Studio album by Charles Mingus
- Released: September 1961
- Recorded: May 24–25, 1960
- Studios: Plaza Sound Studios, NY
- Genre: Jazz
- Length: 35:20
- Labels: Mercury (1961) Limelight (1965, as Mingus Revisited)
- Producer: Leonard Feather

Charles Mingus chronology
| Charles Mingus Presents Charles Mingus (1961) | Pre-Bird (1961) | Mingus (1961) |

= Pre-Bird =

Pre-Bird (later re-released as Mingus Revisited) is an album by the jazz bassist and composer Charles Mingus consisting of music that was composed before Mingus first heard Charlie Parker, hence the title Pre-Bird. It was released on Mercury Records in September 1961.

→ RECORDED INFORMATION
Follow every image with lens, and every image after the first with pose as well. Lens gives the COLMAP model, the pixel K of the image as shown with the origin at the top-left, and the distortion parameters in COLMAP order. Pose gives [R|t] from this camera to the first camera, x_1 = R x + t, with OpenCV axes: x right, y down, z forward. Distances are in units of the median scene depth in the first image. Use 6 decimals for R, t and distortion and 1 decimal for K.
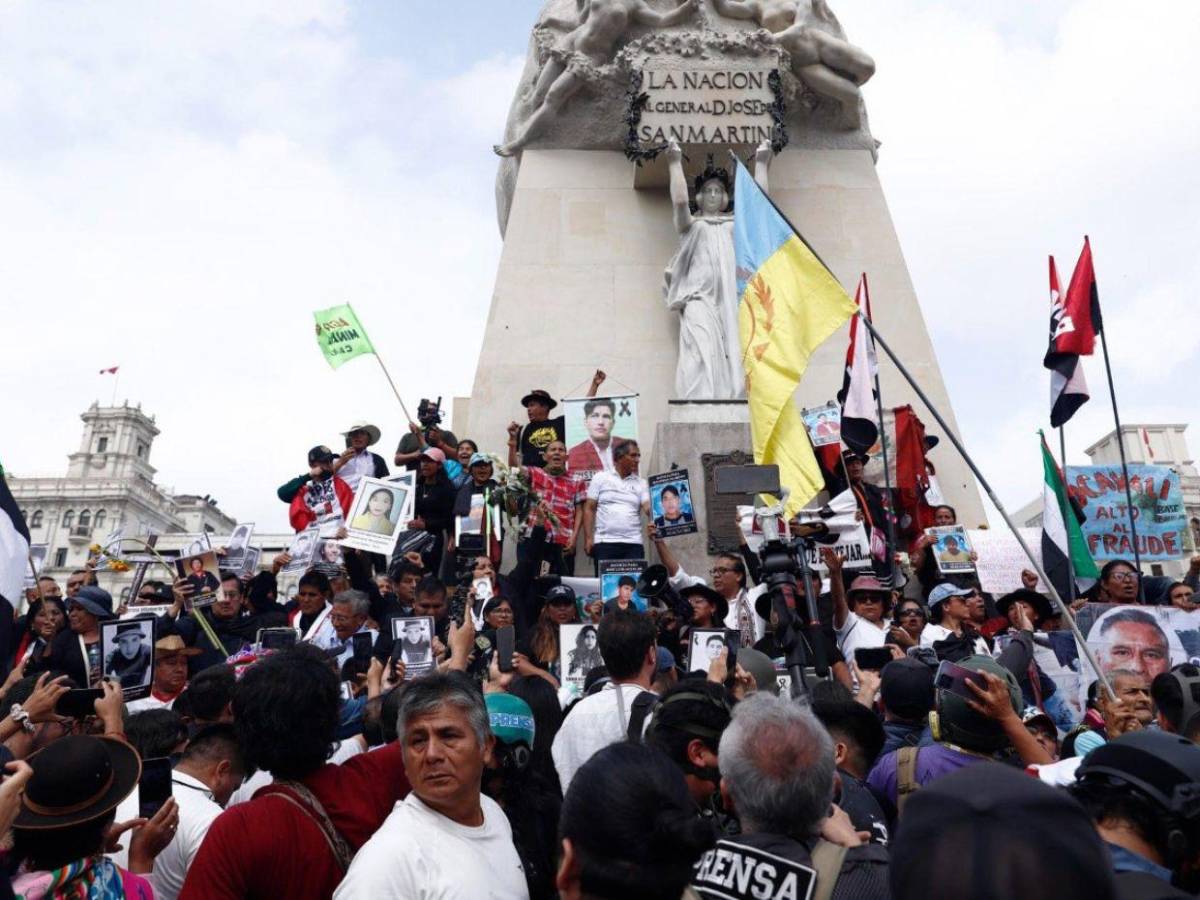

→ TASK INSTRUCTIONS
Reproduce the Pre-Bird album text in full, word for word.

→ EXERCISE SOLUTION
Studio album by Charles Mingus
- Released: September 1961
- Recorded: May 24–25, 1960
- Studios: Plaza Sound Studios, NY
- Genre: Jazz
- Length: 35:20
- Labels: Mercury (1961) Limelight (1965, as Mingus Revisited)
- Producer: Leonard Feather

Charles Mingus chronology
| Charles Mingus Presents Charles Mingus (1961) | Pre-Bird (1961) | Mingus (1961) |

= Pre-Bird =

Pre-Bird (later re-released as Mingus Revisited) is an album by the jazz bassist and composer Charles Mingus consisting of music that was composed before Mingus first heard Charlie Parker, hence the title Pre-Bird. It was released on Mercury Records in September 1961.